** Opening Provided information block **
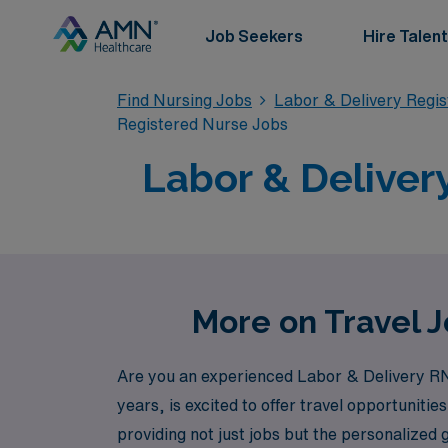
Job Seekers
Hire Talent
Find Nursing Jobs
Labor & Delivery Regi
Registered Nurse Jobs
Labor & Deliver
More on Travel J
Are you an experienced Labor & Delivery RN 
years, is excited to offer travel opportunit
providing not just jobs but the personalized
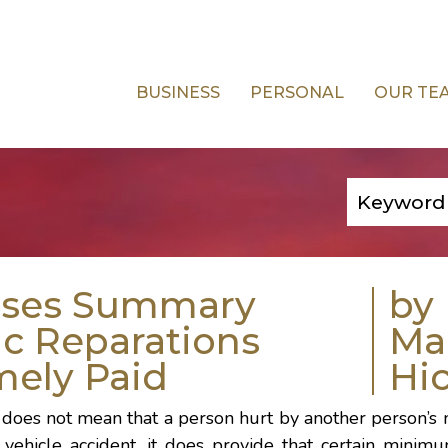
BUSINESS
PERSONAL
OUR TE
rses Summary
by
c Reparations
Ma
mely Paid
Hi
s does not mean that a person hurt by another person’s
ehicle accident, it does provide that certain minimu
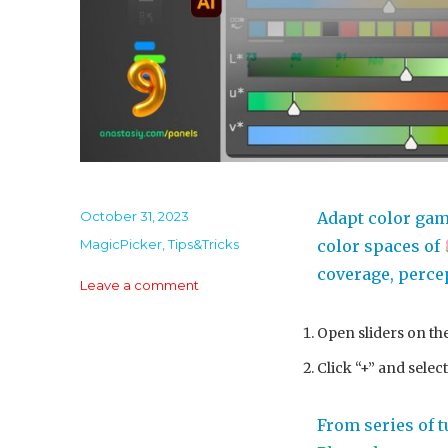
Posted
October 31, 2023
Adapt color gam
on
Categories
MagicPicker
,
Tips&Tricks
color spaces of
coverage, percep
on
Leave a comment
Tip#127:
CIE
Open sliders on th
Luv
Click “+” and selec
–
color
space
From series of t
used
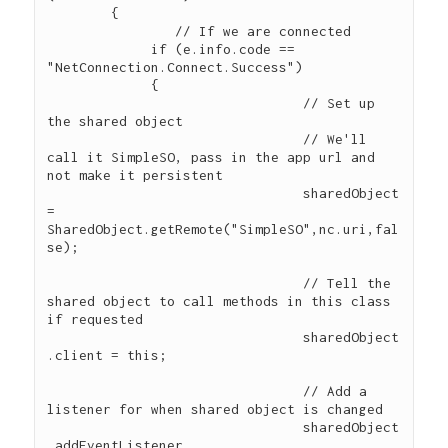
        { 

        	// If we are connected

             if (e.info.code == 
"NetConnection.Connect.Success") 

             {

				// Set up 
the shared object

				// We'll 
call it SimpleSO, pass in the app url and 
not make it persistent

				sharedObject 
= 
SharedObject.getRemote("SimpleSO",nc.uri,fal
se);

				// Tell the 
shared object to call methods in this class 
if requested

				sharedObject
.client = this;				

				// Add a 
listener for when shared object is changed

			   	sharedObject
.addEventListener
** Closing Provided information block **
** Opening Provided information block **
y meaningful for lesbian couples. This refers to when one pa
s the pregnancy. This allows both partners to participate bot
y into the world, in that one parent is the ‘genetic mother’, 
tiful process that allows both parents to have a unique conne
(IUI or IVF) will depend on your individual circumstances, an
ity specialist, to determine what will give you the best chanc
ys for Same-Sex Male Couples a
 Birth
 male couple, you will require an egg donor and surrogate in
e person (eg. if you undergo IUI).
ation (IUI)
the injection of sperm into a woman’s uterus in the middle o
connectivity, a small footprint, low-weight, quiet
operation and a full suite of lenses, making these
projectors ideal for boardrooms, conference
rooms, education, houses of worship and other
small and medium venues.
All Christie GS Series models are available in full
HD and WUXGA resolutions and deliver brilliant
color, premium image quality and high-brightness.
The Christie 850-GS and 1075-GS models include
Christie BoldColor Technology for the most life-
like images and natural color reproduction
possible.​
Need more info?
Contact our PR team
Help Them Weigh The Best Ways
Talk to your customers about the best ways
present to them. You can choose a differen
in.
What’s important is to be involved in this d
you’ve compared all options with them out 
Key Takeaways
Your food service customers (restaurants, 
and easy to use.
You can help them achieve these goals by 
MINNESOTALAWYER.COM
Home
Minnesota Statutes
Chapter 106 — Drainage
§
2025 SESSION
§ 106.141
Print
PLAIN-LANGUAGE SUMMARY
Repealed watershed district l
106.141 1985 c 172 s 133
** Closing Provided information block **
** Opening Provided information block **
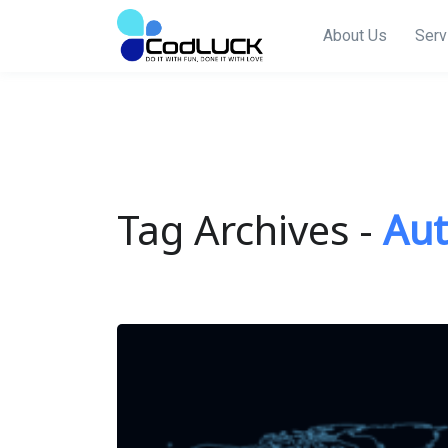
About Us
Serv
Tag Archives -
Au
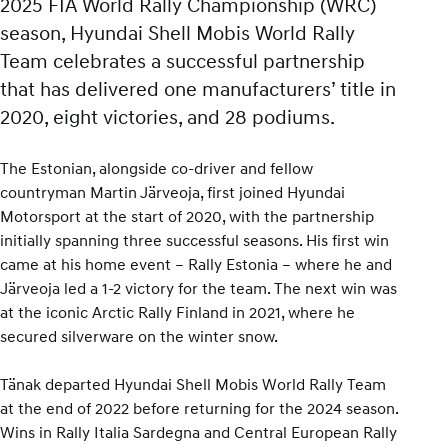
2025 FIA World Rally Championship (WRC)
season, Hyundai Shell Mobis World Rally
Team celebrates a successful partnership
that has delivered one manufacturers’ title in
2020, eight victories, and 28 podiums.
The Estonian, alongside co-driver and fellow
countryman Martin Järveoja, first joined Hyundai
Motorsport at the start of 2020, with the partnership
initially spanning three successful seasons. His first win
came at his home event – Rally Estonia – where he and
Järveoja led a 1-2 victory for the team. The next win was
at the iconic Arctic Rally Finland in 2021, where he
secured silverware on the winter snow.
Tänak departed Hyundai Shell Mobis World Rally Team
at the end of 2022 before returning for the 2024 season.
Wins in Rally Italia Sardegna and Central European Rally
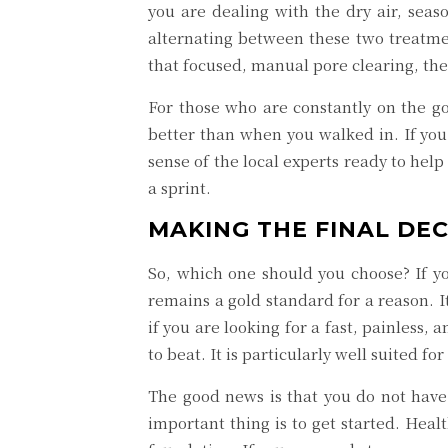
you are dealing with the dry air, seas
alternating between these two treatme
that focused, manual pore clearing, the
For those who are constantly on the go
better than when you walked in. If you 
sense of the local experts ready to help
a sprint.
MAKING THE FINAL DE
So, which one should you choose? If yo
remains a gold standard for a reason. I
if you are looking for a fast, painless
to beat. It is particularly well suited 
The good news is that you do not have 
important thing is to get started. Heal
** Closing Provided information block **
_Assignment:_ Go through the records. Copy each line where "have" appears.

_Output of the exercise:_
tiful process that allows both parents to have a unique conne
The good news is that you do not have 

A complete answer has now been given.